BLOC DE TEXTE:
+ + + + +

Une entreprise bénéficie d’une procédure de conciliation avec ses créanciers, parmi lesquels les crédits-bailleurs auxquels elle a acheté des véhicules à crédit. Quelques mois plus tard, une banque – la société mère de plusieurs des crédits-bailleurs – déclare l’entreprise en défaut auprès de la Banque de France et dégrade sa cotation au fichier bancaire des entreprises (Fiben). L’entreprise demande en référé à la banque la mainlevée de la mesure, faisant valoir que la banque ne peut lui reprocher aucun incident de paiement et que l’ouverture de la conciliation a un caractère confidentiel.

Une cour d’appel rejette la demande : la banque n’avait pas été appelée à la procédure de conciliation mais elle en avait été informée par le dirigeant de l’entreprise ; le signalement qu’elle avait effectué auprès de la Banque de France portait sur l’ouverture de cette procédure et non sur le contenu de celle-ci, de sorte que la banque n’avait pas utilisé une information qu’elle aurait dû conserver comme confidentielle.

La Cour de cassation censure ce raisonnement. L'ouverture de la procédure de conciliation – qui n'est pas l'un des signes d'absence probable de paiement par le débiteur visés à l'article 178 du règlement UE 575/2013 du 26 juin 2013 – était une information confidentielle que la banque ne pouvait pas utiliser pour justifier une déclaration de défaut, peu important que cette information lui avait été révélée par le bénéficiaire de cette procédure. En procédant à une telle déclaration de défaut, la banque avait causé un trouble manifestement illicite qu'il convenait de faire cesser.

+ + + + +

DONNÉES:
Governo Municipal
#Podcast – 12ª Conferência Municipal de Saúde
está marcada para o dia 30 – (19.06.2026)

+ + + + +

TRAVAIL DEMANDÉ:
Recopiez à l'identique, s'il vous plaît, le passage du texte sur la procédure de conciliation qui va de « Une entreprise bénéficie » jusqu'à « un caractère confidentiel. ».

ESPACE DE RÉPONSE:
Une entreprise bénéficie d’une procédure de conciliation avec ses créanciers, parmi lesquels les crédits-bailleurs auxquels elle a acheté des véhicules à crédit. Quelques mois plus tard, une banque – la société mère de plusieurs des crédits-bailleurs – déclare l’entreprise en défaut auprès de la Banque de France et dégrade sa cotation au fichier bancaire des entreprises (Fiben). L’entreprise demande en référé à la banque la mainlevée de la mesure, faisant valoir que la banque ne peut lui reprocher aucun incident de paiement et que l’ouverture de la conciliation a un caractère confidentiel.